APStracts 2:0113N, 1995.
SUMMARY AND CONCLUSIONS
1. Medial temporal lobe sclerosis is a common pathological finding in patients with medically intractable temporal lobe epilepsy. This disease is characterized by extensive cell loss in the hilus, and the hippocampal CA1 and CA3 cell fields in addition to synaptic reorganization throughout the dentate gyrus. 2. The dentate granule cells from slices of hippocampi of patients diagnosed with medial temporal lobe sclerosis exhibit reduced synaptic inhibition with concommitant hyperexcitability. These physiological changes were studied relative to the hippocampi of patients with temporal lobe tumors in which the cell loss and synaptic reorganization are not seen. 3. We attempted to determine if this disinhibition was due to changes in the post- synaptic sensitivity to the inhibitory neurotransmitter g-aminobutyric acid (GABA) by studying the responses to exogenously applied transmitter. As in rodents, the GABA responses in human dentate granule cells studied at the resting membrane potential were depolarizing and were mediated primarily by GABAA receptors. In many cases, these depolarizing GABA responses could trigger action potentials. Thus, in some situations, GABA could act as an excitatory neurotransmitter. 4. We found that GABAA receptor-mediated responses in the sclerotic hippocampi were approximately 80% longer than in the comparison population. This difference was not due to changes in either the GABA reversal potential or the GABA-induced conductance change.
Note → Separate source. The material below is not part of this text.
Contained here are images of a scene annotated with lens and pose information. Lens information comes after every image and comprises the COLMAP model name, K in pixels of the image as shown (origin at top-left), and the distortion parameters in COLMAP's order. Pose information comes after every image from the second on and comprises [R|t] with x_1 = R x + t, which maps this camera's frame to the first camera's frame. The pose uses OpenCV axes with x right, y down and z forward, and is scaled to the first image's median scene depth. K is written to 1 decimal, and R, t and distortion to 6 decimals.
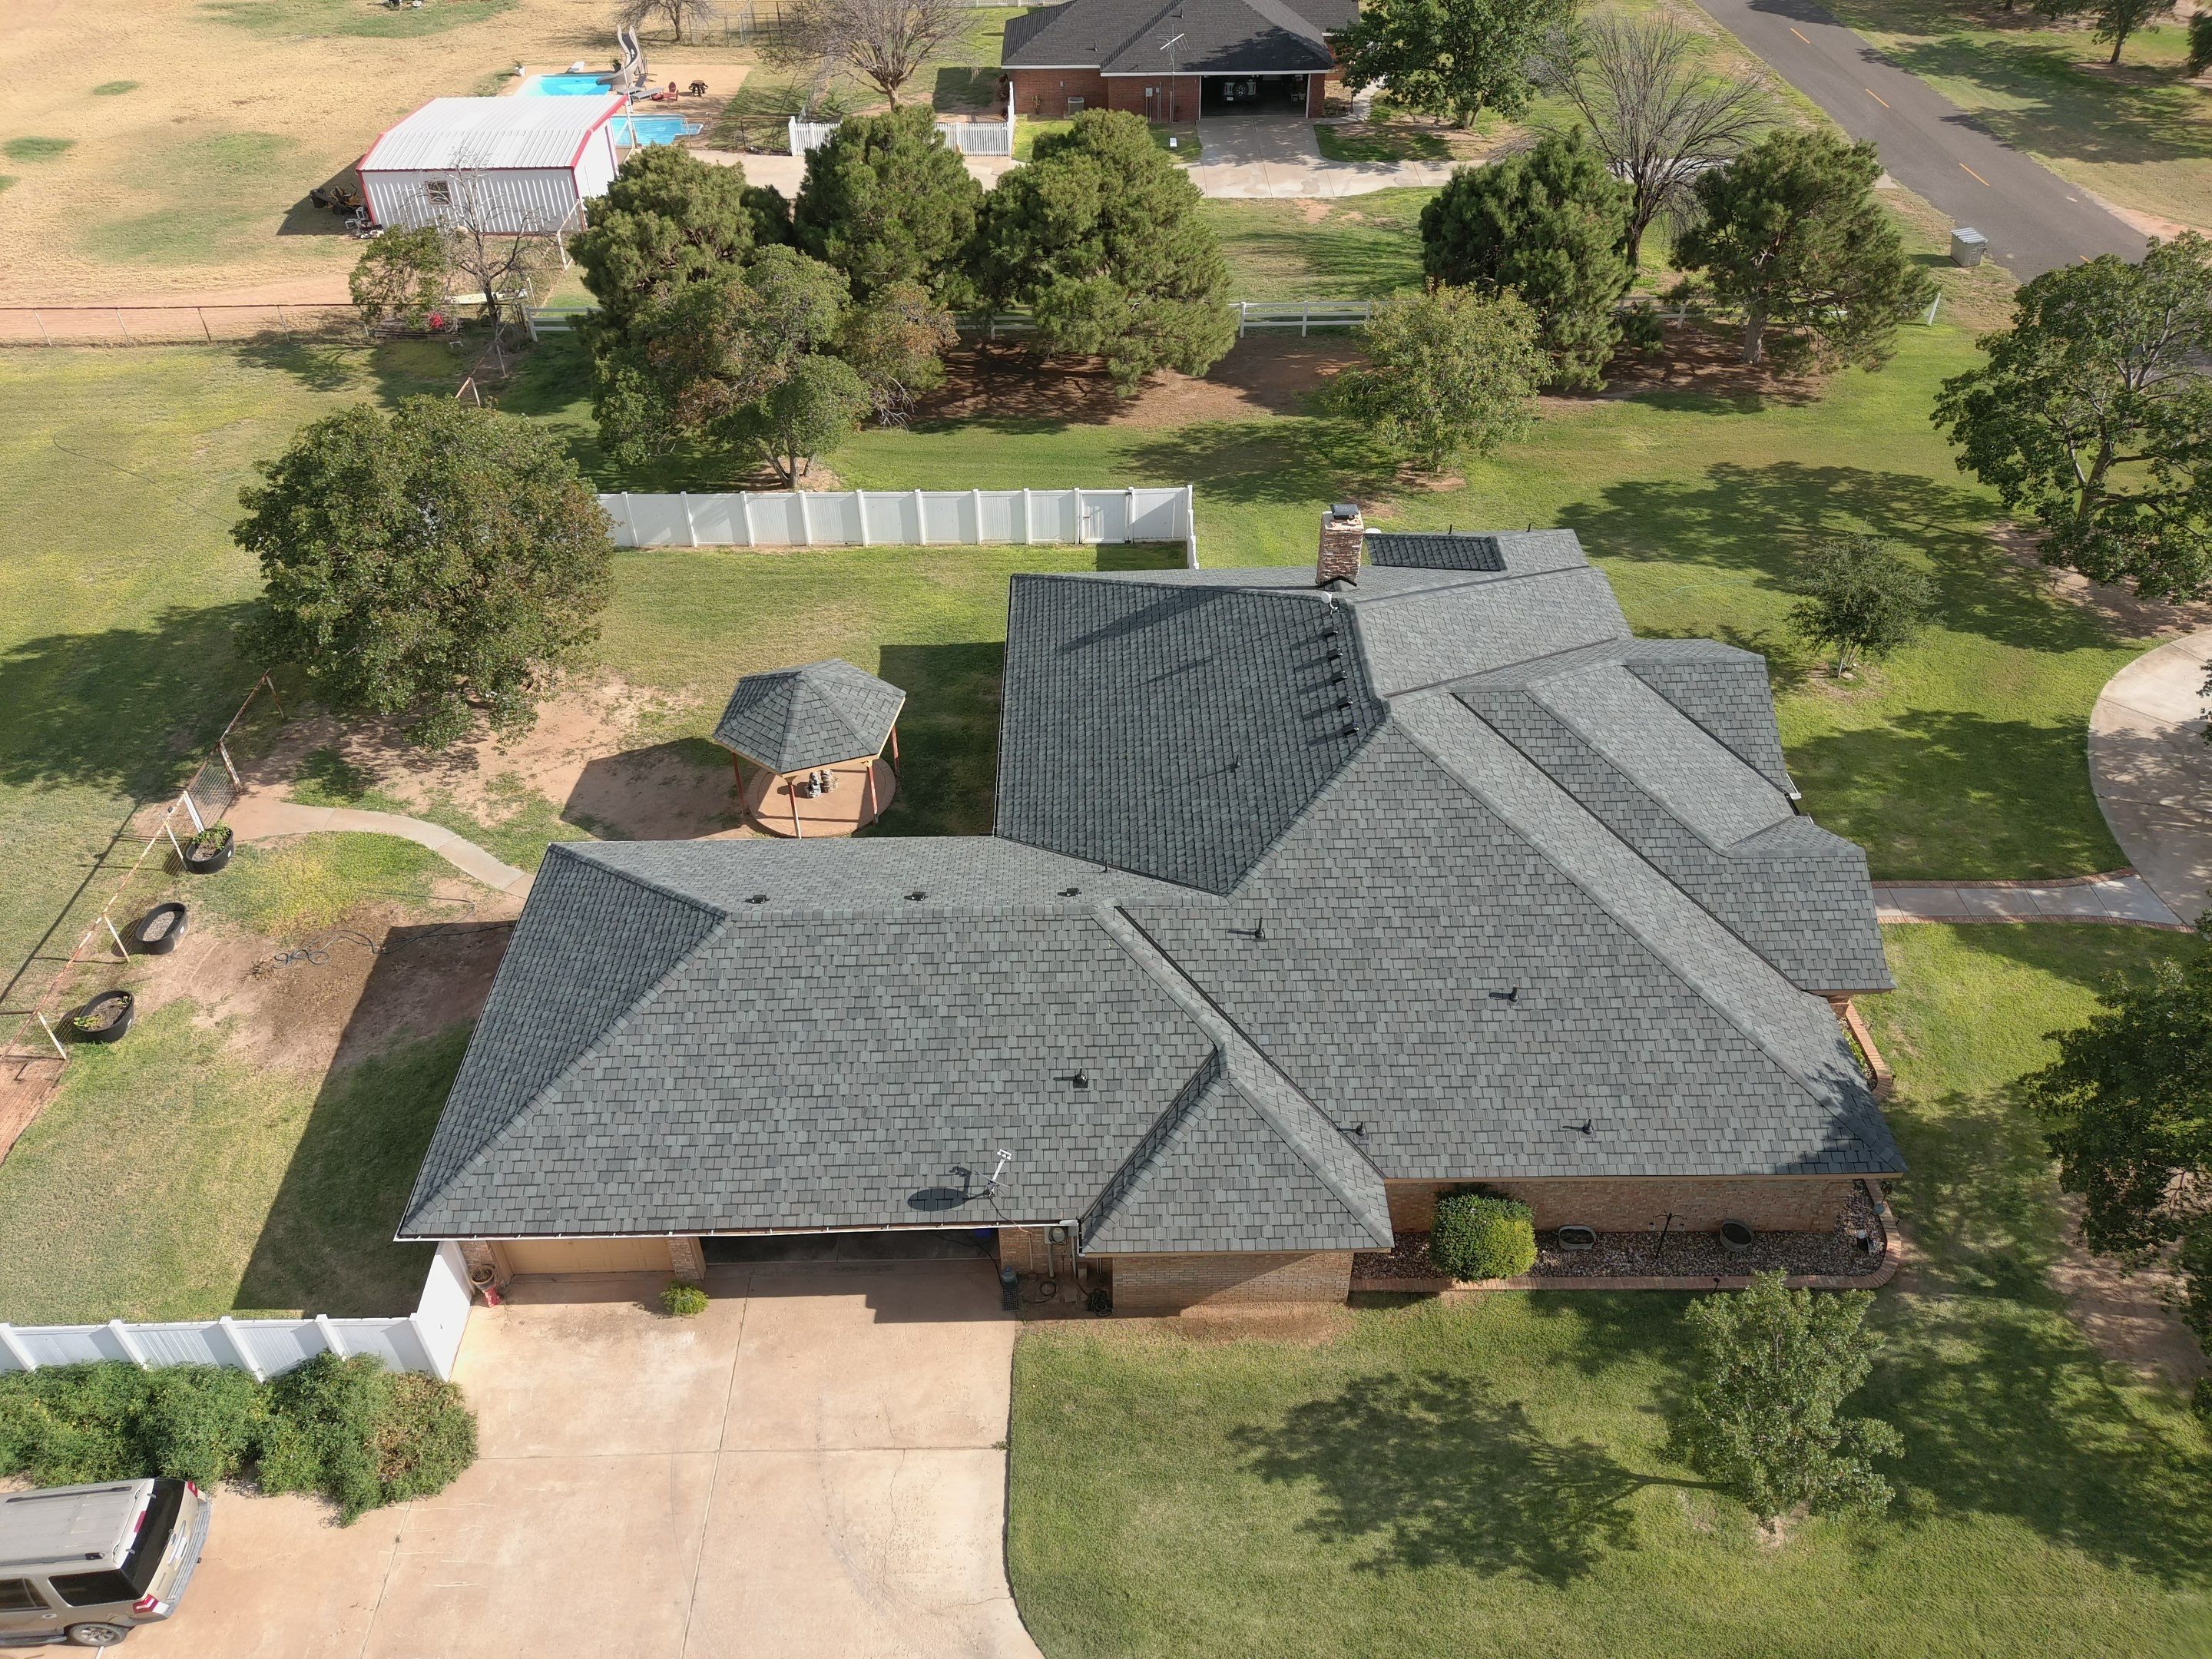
lens RADIAL K [[1628.9, 0, 1106.0], [0, 1628.9, 829.5], [0, 0, 1]] dist [0.009452, 0.005732]
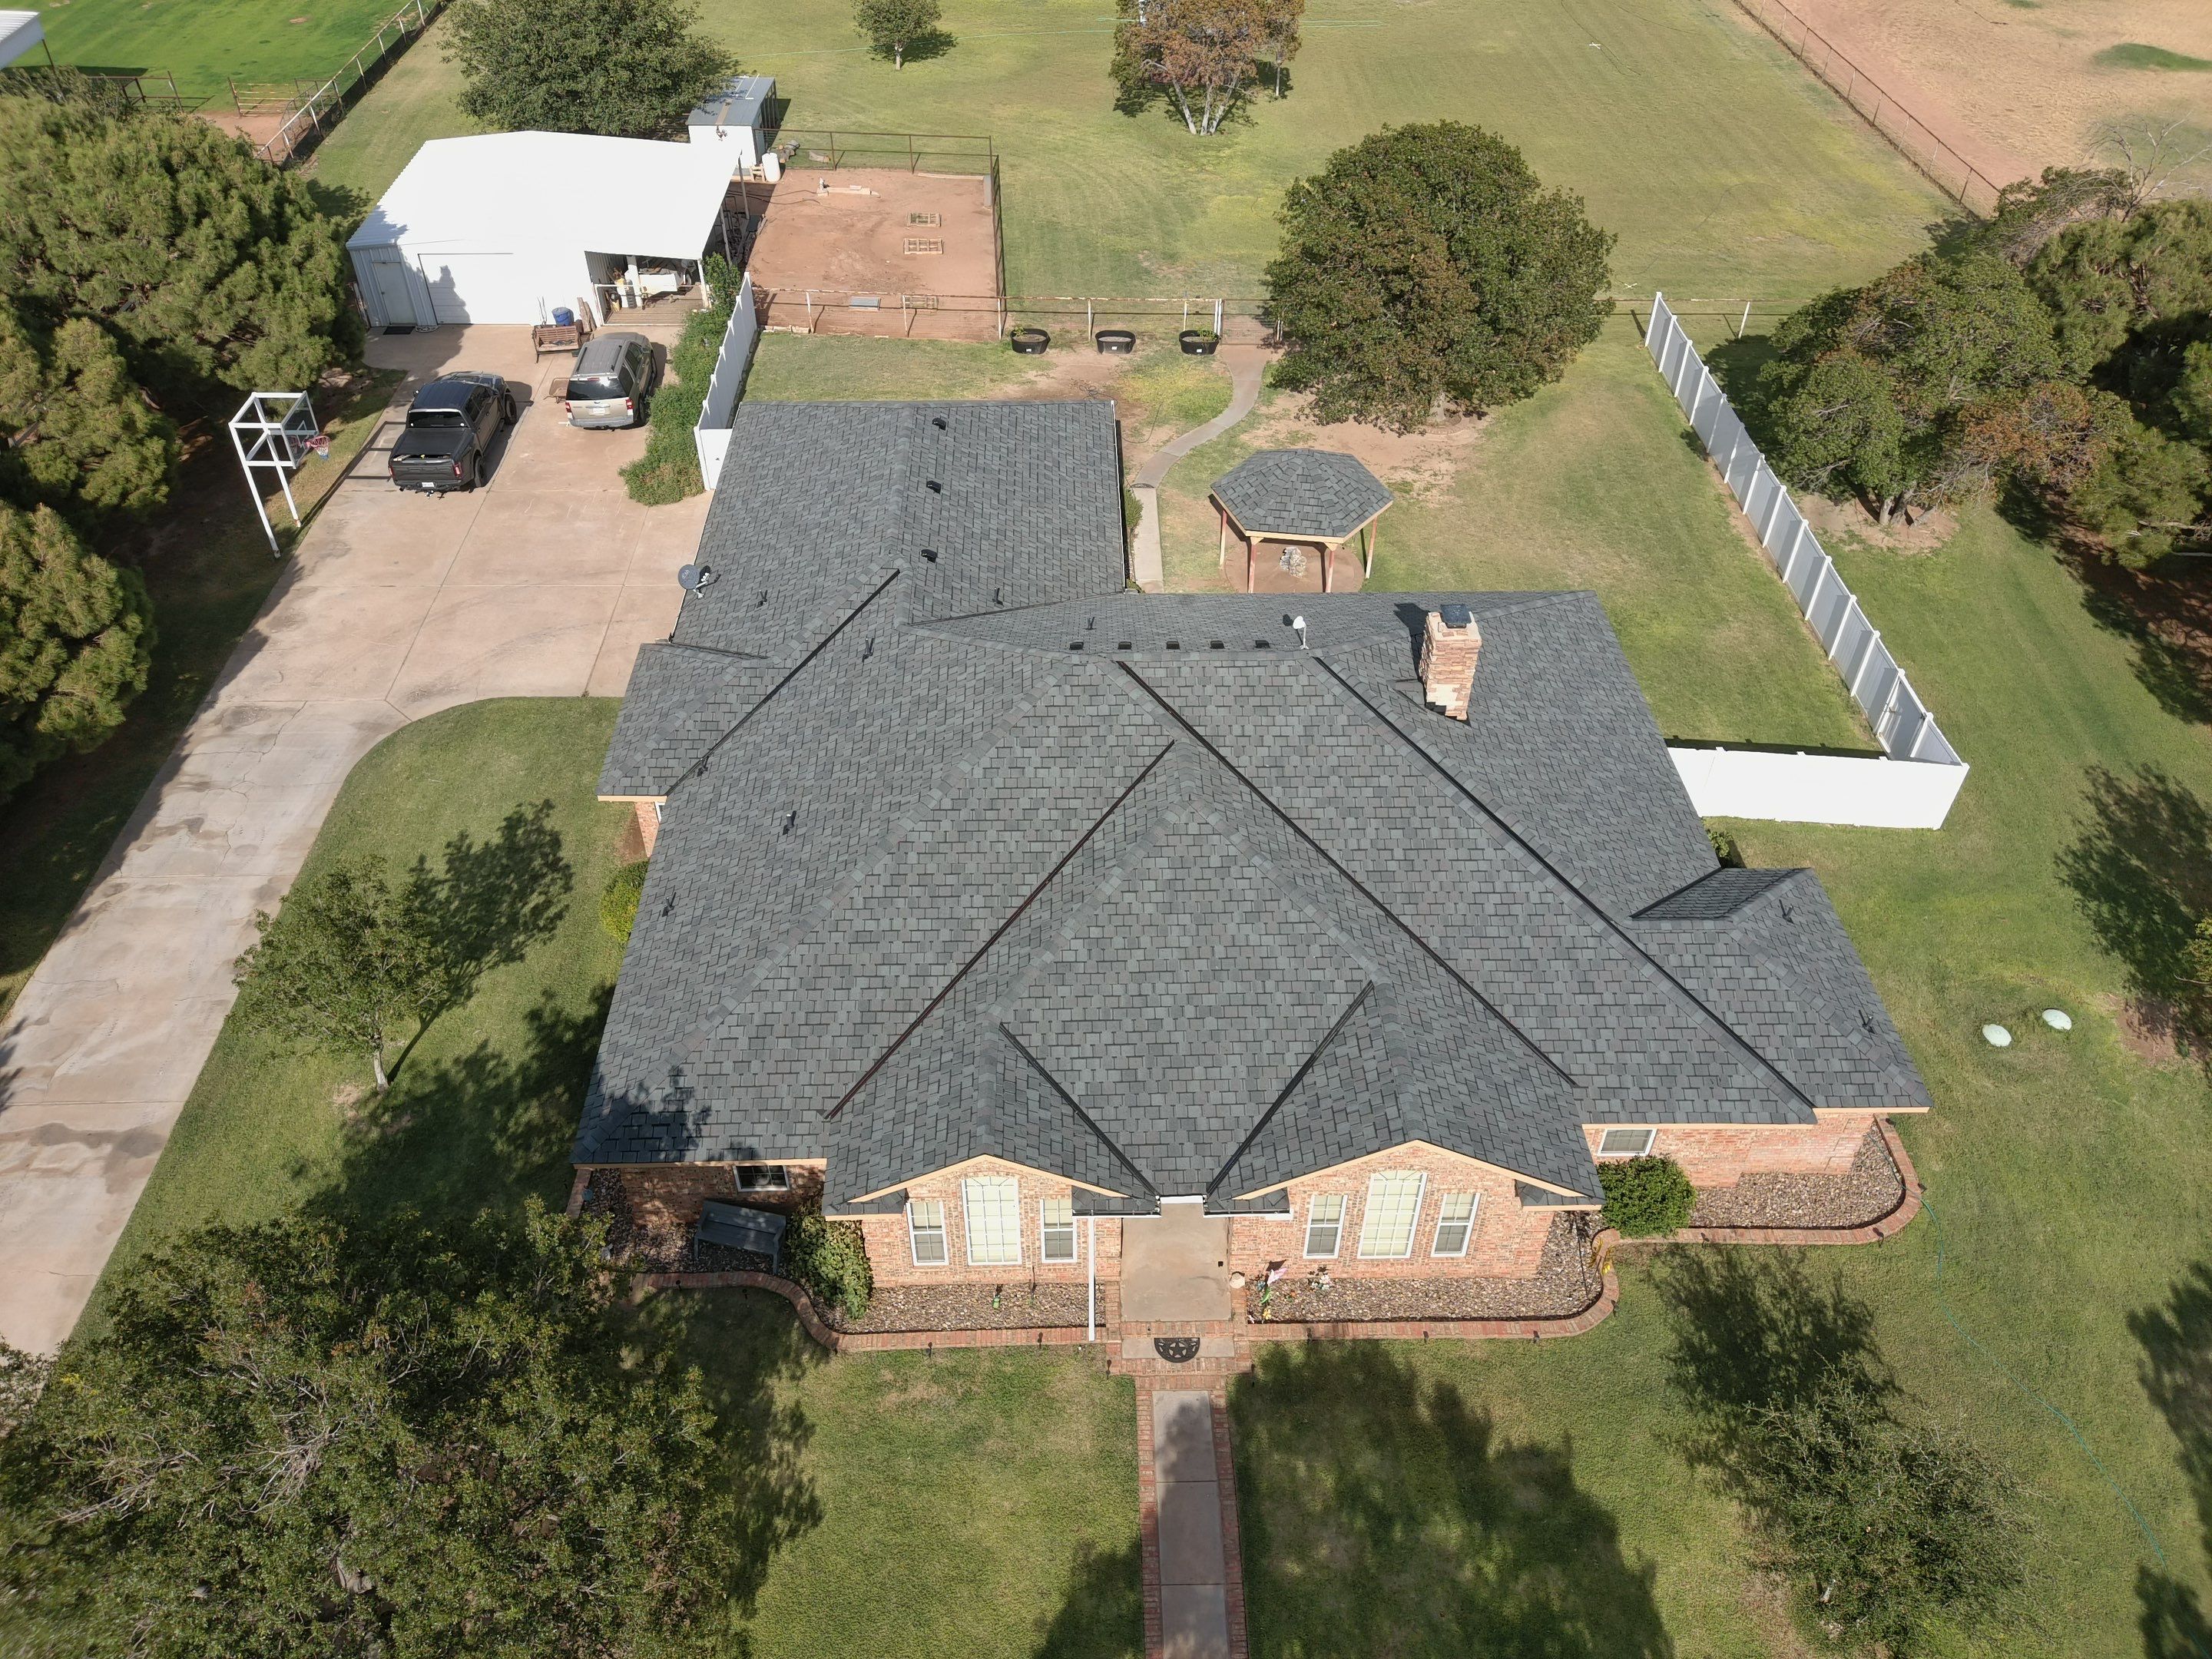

The data support the hypothesis that the GABA transport system is impaired in sclerotic tissue: application of the GABA uptake inhibitor NNC711 (a tiagibine derivitive) greatly prolonged the GABA responses in the TTLE tissue, but had little effect on the sclerotic tissue.

Received 6 June 1994; accepted in final form 20 March 1995.
APS Manuscript Number J320-4.
Article publication pending J. Neurophysiol.
ISSN 1080-4757 Copyright 1995 The American Physiological Society.
Published in APStracts on  1 May 1995.